Stored data
--
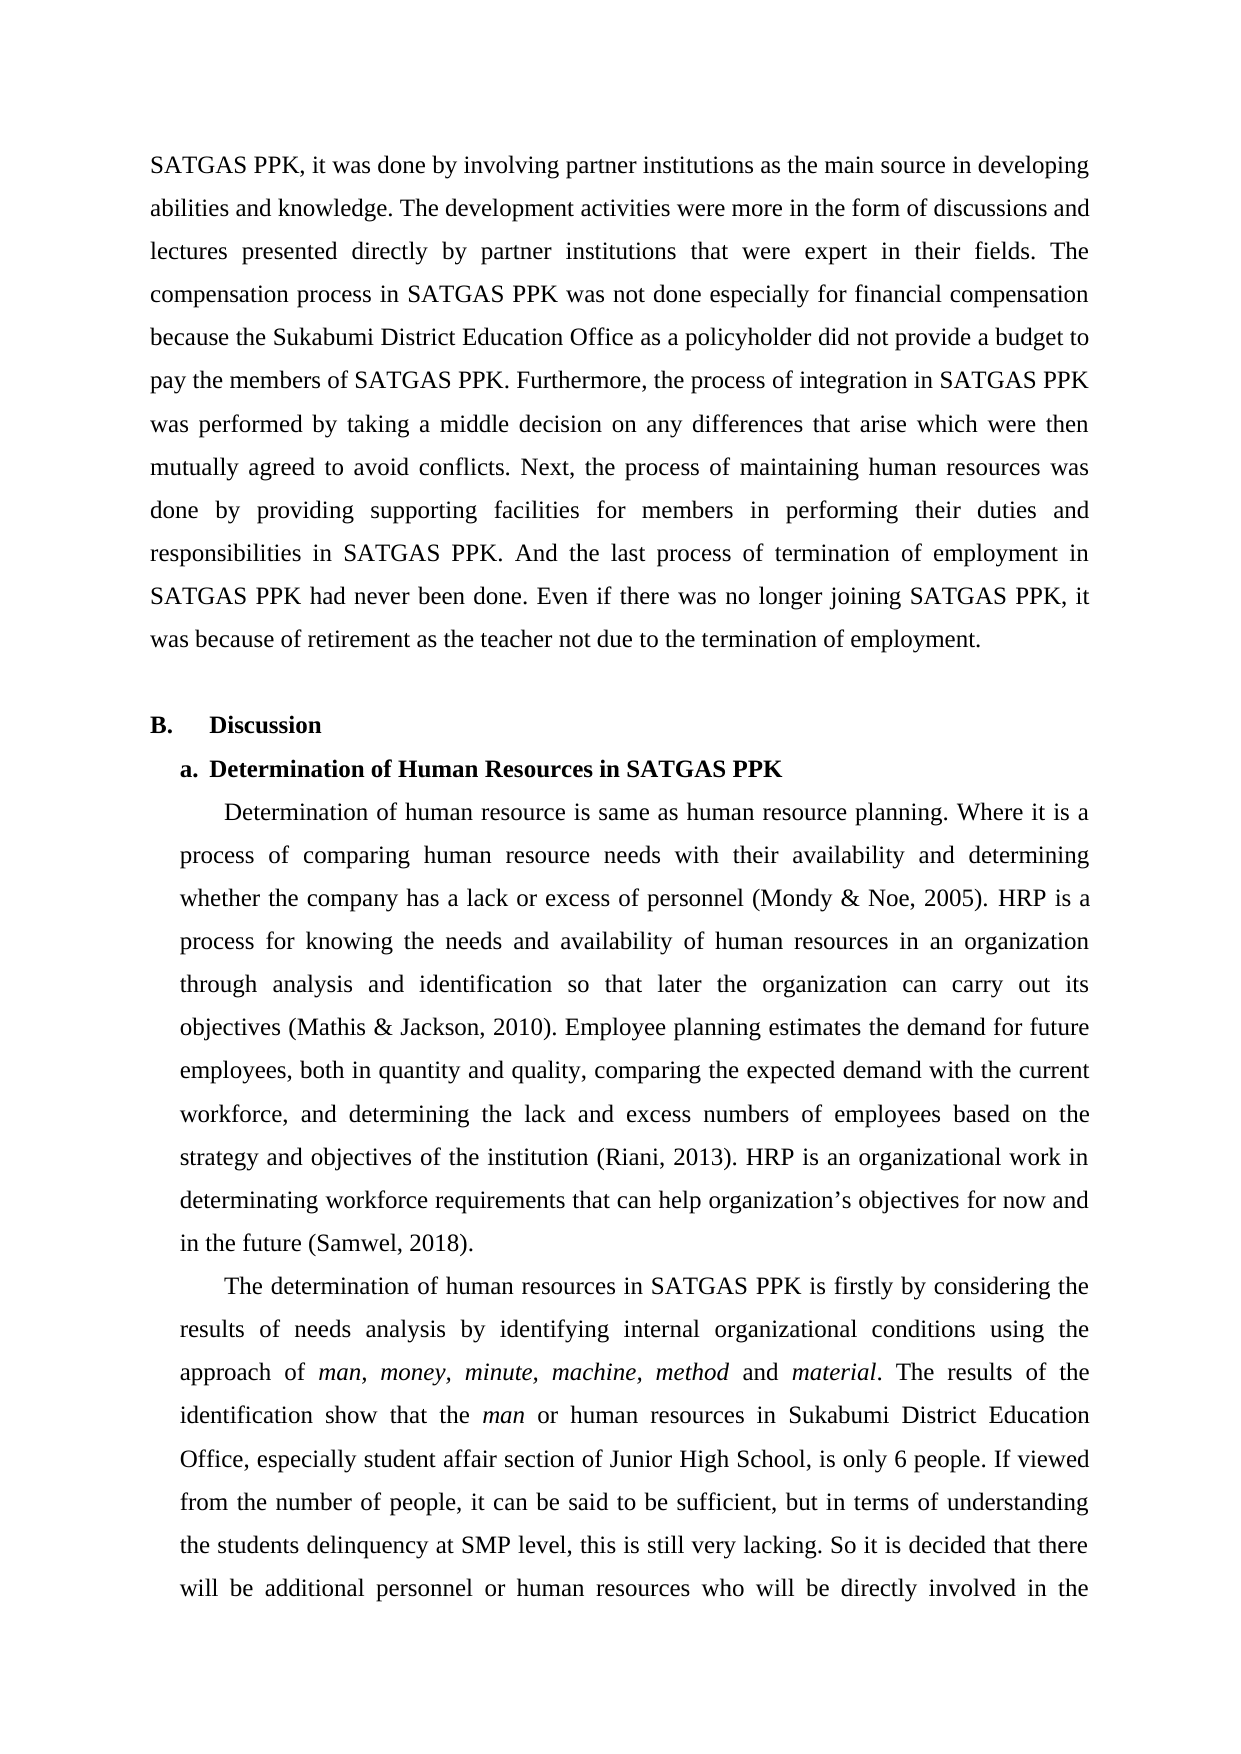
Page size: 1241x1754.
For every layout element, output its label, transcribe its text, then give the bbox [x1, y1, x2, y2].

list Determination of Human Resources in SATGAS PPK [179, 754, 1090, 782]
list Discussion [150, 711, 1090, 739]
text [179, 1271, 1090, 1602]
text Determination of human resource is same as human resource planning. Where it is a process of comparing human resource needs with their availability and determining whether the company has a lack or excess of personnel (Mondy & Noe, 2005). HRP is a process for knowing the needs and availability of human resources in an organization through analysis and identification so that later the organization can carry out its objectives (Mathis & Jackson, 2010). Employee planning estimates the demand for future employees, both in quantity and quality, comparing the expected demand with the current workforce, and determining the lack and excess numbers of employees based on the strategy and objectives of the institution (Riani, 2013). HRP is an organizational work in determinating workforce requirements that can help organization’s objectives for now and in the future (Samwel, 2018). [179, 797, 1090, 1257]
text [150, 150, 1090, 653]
--
▶ [The problem] From the first line to the last, set down the records word for word and drop the images.

▶ [Answer section]
Page size: 1241x1754.
For every layout element, output its label, transcribe its text, then give the bbox [x1, y1, x2, y2].

list Determination of Human Resources in SATGAS PPK [179, 754, 1090, 782]
list Discussion [150, 711, 1090, 739]
text [179, 1271, 1090, 1602]
text Determination of human resource is same as human resource planning. Where it is a process of comparing human resource needs with their availability and determining whether the company has a lack or excess of personnel (Mondy & Noe, 2005). HRP is a process for knowing the needs and availability of human resources in an organization through analysis and identification so that later the organization can carry out its objectives (Mathis & Jackson, 2010). Employee planning estimates the demand for future employees, both in quantity and quality, comparing the expected demand with the current workforce, and determining the lack and excess numbers of employees based on the strategy and objectives of the institution (Riani, 2013). HRP is an organizational work in determinating workforce requirements that can help organization’s objectives for now and in the future (Samwel, 2018). [179, 797, 1090, 1257]
text [150, 150, 1090, 653]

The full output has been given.